| Aim of the exercise |
Rewrite the stretch from the start of the entries through the line containing "Reiseversicherung", swapping "Termine & Preise" for "Termine und Preise" and keeping every other line as it is. Omit the pictures from your answer.

| Data for this task |
##########
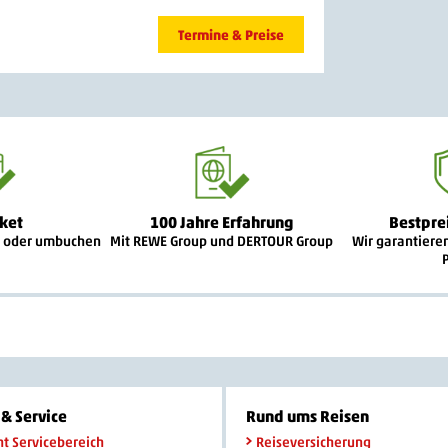
Termine & Preise
ket
100 Jahre Erfahrung
Bestpre
n oder umbuchen
Mit REWE Group und DERTOUR Group
Wir garantiere
& Service
Rund ums Reisen
ht Servicebereich
Reiseversicherung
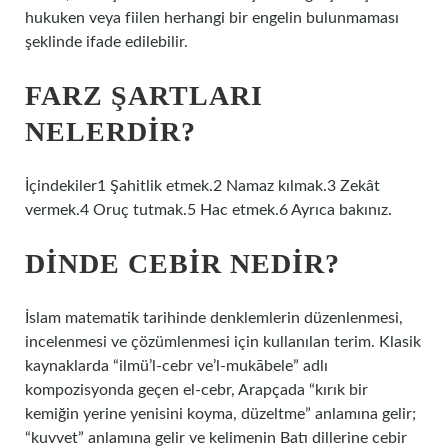
hukuken veya fiilen herhangi bir engelin bulunmaması
şeklinde ifade edilebilir.
FARZ ŞARTLARI
NELERDIR?
İçindekiler1 Şahitlik etmek.2 Namaz kılmak.3 Zekât
vermek.4 Oruç tutmak.5 Hac etmek.6 Ayrıca bakınız.
DINDE CEBIR NEDIR?
İslam matematik tarihinde denklemlerin düzenlenmesi,
incelenmesi ve çözümlenmesi için kullanılan terim. Klasik
kaynaklarda “ilmü’l-cebr ve’l-mukābele” adlı
kompozisyonda geçen el-cebr, Arapçada “kırık bir
kemiğin yerine yenisini koyma, düzeltme” anlamına gelir;
“kuvvet” anlamına gelir ve kelimenin Batı dillerine cebir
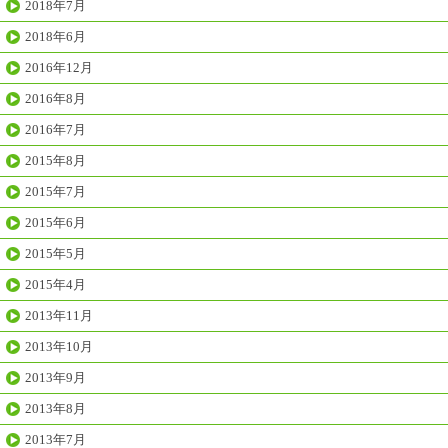
2018年7月
2018年6月
2016年12月
2016年8月
2016年7月
2015年8月
2015年7月
2015年6月
2015年5月
2015年4月
2013年11月
2013年10月
2013年9月
2013年8月
2013年7月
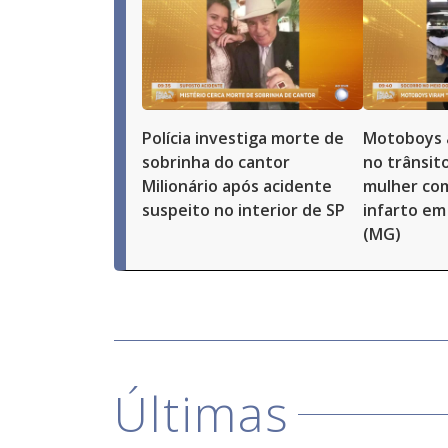
Polícia investiga morte de
Motoboys 
sobrinha do cantor
no trânsit
Milionário após acidente
mulher com
suspeito no interior de SP
infarto em
(MG)
Últimas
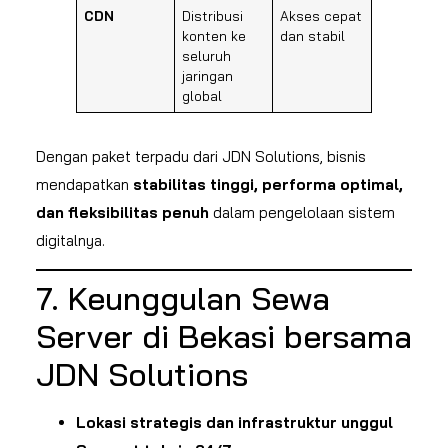
CDN
Distribusi
Akses cepat
konten ke
dan stabil
seluruh
jaringan
global
Dengan paket terpadu dari JDN Solutions, bisnis
mendapatkan
stabilitas tinggi, performa optimal,
dan fleksibilitas penuh
dalam pengelolaan sistem
digitalnya.
7. Keunggulan Sewa
Server di Bekasi bersama
JDN Solutions
Lokasi strategis dan infrastruktur unggul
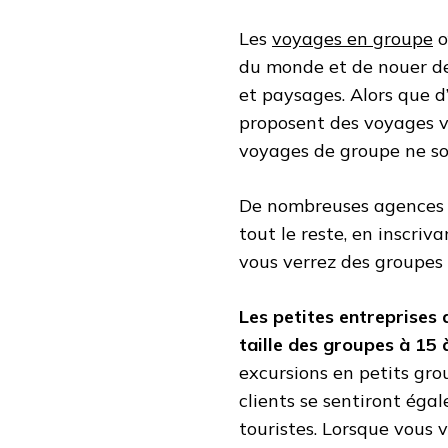
Les
voyages en groupe
o
du monde et de nouer des
et paysages. Alors que 
proposent des voyages ve
voyages de groupe ne so
De nombreuses agences d
tout le reste, en inscri
vous verrez des groupes
Les petites entreprises 
taille des groupes à 1
excursions en petits gro
clients se sentiront é
touristes. Lorsque vous 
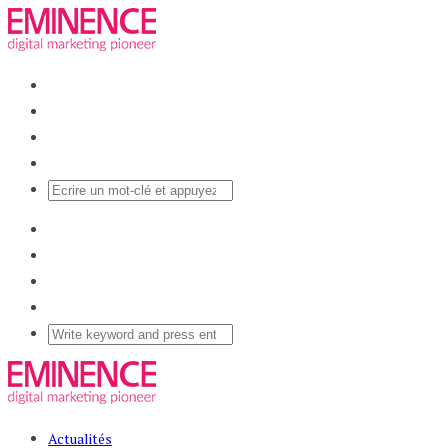
Actualités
##########
| Task answer |
Termine und Preise
ket
100 Jahre Erfahrung
Bestpre
n oder umbuchen
Mit REWE Group und DERTOUR Group
Wir garantiere
& Service
Rund ums Reisen
ht Servicebereich
Reiseversicherung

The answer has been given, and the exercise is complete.